[Air-l] Re: Air-l-aoir.org Digest, Vol 4, Issue 20

Ellis Godard egodard at csun.edu
Tue Dec 7 08:15:36 PST 2004


J.J. asked:
> >The content of interactions has certainly changed in some
> regards. For
> >example, the proportion of content which is reflexive (about the
> >content and the interactions themselves) has increased. And 
> reflexive
> >content is distributed unevenly not only through time, but across
> >different situations and relationships.
> 
> Before I answer the first question, could you please define
> "reflexive content?"

Content about itself. Ideas about ideas. Interactions about interactions.
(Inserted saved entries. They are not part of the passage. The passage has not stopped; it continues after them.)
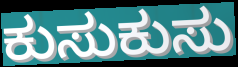
ಕುಸುಕುಸು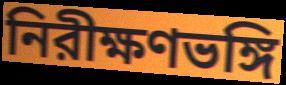
নিরীক্ষণভঙ্গি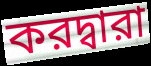
করদ্বারা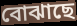
বোঝাছে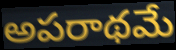
అపరాథమే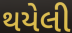
થયેલીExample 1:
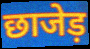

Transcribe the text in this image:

छाजेड़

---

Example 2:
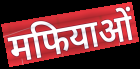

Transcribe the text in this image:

मफियाओं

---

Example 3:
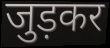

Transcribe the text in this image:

जुड़कर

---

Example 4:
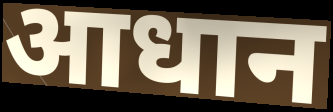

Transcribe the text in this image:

आधान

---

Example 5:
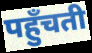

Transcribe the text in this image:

पहुँचतीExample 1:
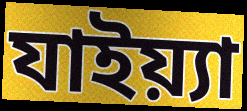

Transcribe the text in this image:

যাইয়্যা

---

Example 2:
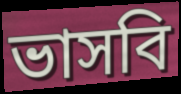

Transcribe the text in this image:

ভাসবি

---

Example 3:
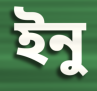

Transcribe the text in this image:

ইনু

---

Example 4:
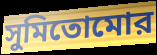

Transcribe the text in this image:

সুমিতোমোর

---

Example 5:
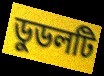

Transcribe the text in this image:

ডুডলটি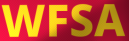
WFSA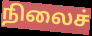
நிலைச்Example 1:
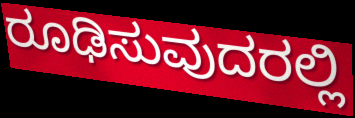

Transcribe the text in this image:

ರೂಢಿಸುವುದರಲ್ಲಿ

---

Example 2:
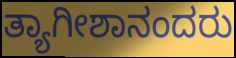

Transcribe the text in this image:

ತ್ಯಾಗೀಶಾನಂದರು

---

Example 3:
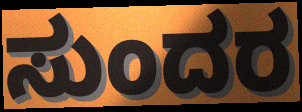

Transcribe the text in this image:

ಸುಂದರ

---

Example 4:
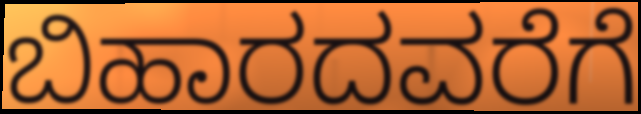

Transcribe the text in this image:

ಬಿಹಾರದವರೆಗೆ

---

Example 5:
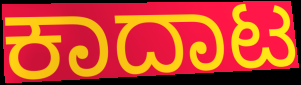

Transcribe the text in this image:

ಕಾದಾಟ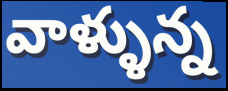
వాళ్ళున్న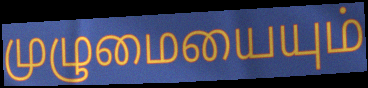
முழுமையையும்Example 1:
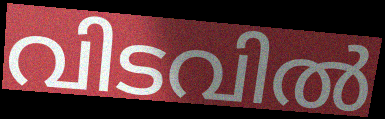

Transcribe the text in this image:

വിടവിൽ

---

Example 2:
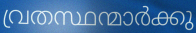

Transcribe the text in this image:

വ്രതസ്ഥന്മാർക്കു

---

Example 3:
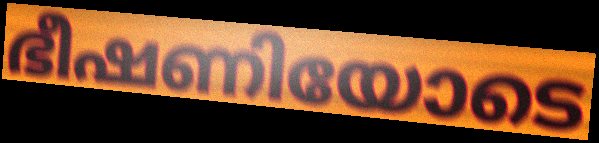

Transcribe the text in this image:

ഭീഷണിയോടെ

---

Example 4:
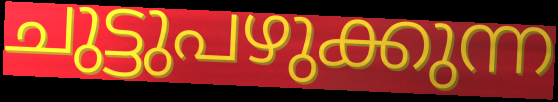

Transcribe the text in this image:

ചുട്ടുപഴുക്കുന്ന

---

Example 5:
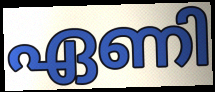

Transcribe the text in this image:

ഏണി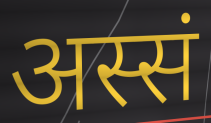
अस्संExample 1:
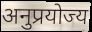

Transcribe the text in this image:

अनुप्रयोज्य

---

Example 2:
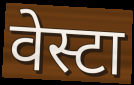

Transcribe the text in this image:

वेस्टा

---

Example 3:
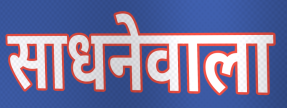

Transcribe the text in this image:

साधनेवाला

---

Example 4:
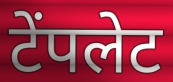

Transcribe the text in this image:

टेंपलेट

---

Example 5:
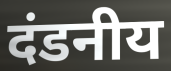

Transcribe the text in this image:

दंडनीयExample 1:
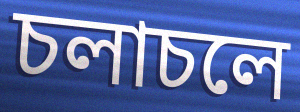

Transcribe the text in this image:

চলাচলে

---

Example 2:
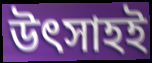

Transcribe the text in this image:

উৎসাহই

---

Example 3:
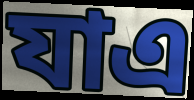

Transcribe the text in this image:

যাএ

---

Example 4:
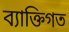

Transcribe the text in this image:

ব্যাক্তিগত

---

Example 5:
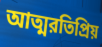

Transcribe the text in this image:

আত্মরতিপ্রিয়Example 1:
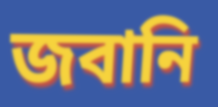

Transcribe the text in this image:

জবানি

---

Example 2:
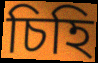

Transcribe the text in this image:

চিহি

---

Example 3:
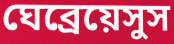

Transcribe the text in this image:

ঘেব্রেয়েসুস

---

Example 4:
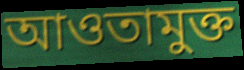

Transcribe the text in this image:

আওতামুক্ত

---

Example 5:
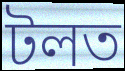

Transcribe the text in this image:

টলতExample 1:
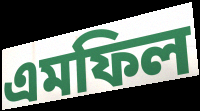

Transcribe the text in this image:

এমফিল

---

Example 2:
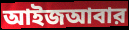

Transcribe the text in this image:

আইজআবার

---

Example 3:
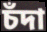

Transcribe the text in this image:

চঁদা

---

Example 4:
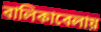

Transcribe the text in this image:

বালিকাবেলায়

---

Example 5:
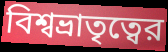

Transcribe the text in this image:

বিশ্বভ্রাতৃত্বেরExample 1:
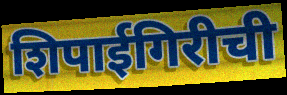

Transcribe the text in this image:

शिपाईगिरीची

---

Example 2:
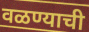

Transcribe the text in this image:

वळण्याची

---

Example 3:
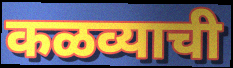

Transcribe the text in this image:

कळव्याची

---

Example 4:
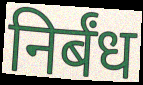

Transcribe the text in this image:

निर्बंध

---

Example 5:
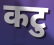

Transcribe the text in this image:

कटुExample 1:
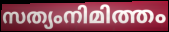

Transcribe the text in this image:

സത്യംനിമിത്തം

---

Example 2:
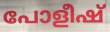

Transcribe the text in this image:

പോളീഷ്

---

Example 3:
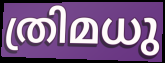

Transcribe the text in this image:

ത്രിമധു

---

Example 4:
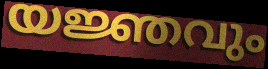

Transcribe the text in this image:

യജ്ഞവും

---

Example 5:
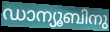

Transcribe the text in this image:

ഡാന്യൂബിനു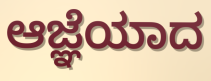
ಆಜ್ಞೆಯಾದ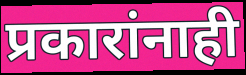
प्रकारांनाही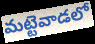
మట్టెవాడలో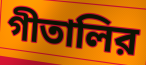
গীতালিরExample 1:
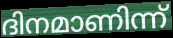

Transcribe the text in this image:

ദിനമാണിന്ന്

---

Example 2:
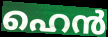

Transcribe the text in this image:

ഹെൻ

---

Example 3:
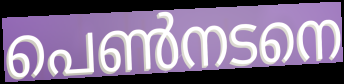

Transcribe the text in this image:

പെൺനടനെ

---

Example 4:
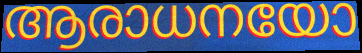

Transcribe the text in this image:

ആരാധനയോ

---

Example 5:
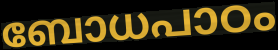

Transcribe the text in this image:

ബോധപാഠം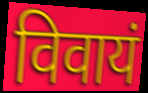
विवायं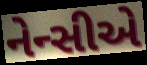
નેન્સીએ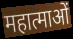
महात्माओंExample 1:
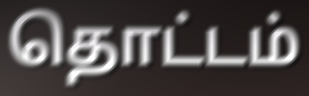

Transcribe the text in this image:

தொட்டம்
> I still believe that the content of our discussions maybe
> different but only to the extent that's allowed by the new 
> medium (the 
> technology part) and what we bring to the discussion from the 
> outside world.

Ah, there's the rub: What does the new medium bring, and what does it
attract from the "outside world"?
 
> >I'm curious what you mean by the Internet providing answers to
> >questions. Whatever changes the Internet represents, presents, and 
> >effects may contribute to answer-finding (and question asking) in 
> >indirect and even abstract ways.
> 
> I think I hold a pessimistic view here, ... Even though we
> have this 
> magnificent capability to connect, we don't connect to seek 
> answers like: 
> why we hate, or where Islamic extremists come from.

I'm not sure why cyberspace would change this. But the idea that it could,
and your raising the question of why it doesn't, could produce (or even
constitute) social change of some (minor) magnitude.

...
> Technology and connectivity do not bring us equity, social justice,
> fairness, or whatever else that we think we all deserve.

Possibly not.

> I
> don't think that technology has made us into better human beings at
> all.

I don't think I know what "better human beings" would mean. But that's a
normative question, and I'm interested in empirical matters.